### Data for review
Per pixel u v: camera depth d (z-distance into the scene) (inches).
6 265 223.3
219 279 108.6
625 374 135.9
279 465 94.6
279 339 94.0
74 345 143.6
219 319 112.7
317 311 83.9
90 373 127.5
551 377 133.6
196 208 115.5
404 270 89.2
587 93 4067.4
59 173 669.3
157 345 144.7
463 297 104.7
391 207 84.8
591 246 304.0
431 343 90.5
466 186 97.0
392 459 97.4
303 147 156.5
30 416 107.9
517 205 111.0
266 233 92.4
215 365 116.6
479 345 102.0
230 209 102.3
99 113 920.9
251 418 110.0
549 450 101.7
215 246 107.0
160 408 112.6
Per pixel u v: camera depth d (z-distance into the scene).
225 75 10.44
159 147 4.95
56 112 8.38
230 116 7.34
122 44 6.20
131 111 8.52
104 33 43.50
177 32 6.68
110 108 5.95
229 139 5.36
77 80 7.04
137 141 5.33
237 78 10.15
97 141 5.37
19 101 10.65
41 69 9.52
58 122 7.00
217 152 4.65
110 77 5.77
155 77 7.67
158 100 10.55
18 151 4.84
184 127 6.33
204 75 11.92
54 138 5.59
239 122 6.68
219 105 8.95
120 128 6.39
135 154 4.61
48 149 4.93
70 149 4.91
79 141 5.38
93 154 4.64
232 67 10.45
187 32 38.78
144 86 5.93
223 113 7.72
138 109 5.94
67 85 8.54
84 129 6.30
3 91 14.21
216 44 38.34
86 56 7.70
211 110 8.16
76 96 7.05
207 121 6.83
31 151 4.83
######
### Data for review
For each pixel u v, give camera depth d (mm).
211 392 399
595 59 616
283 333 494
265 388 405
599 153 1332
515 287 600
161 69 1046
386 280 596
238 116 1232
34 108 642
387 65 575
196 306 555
######
Transcribe, exactly and without additions, the lines of the records above, beginning with the line that contains "the scene) (inches)." and ending with the line that contains "237 78 10.15", both included.

**Exercise output**
Per pixel u v: camera depth d (z-distance into the scene) (inches).
6 265 223.3
219 279 108.6
625 374 135.9
279 465 94.6
279 339 94.0
74 345 143.6
219 319 112.7
317 311 83.9
90 373 127.5
551 377 133.6
196 208 115.5
404 270 89.2
587 93 4067.4
59 173 669.3
157 345 144.7
463 297 104.7
391 207 84.8
591 246 304.0
431 343 90.5
466 186 97.0
392 459 97.4
303 147 156.5
30 416 107.9
517 205 111.0
266 233 92.4
215 365 116.6
479 345 102.0
230 209 102.3
99 113 920.9
251 418 110.0
549 450 101.7
215 246 107.0
160 408 112.6
Per pixel u v: camera depth d (z-distance into the scene).
225 75 10.44
159 147 4.95
56 112 8.38
230 116 7.34
122 44 6.20
131 111 8.52
104 33 43.50
177 32 6.68
110 108 5.95
229 139 5.36
77 80 7.04
137 141 5.33
237 78 10.15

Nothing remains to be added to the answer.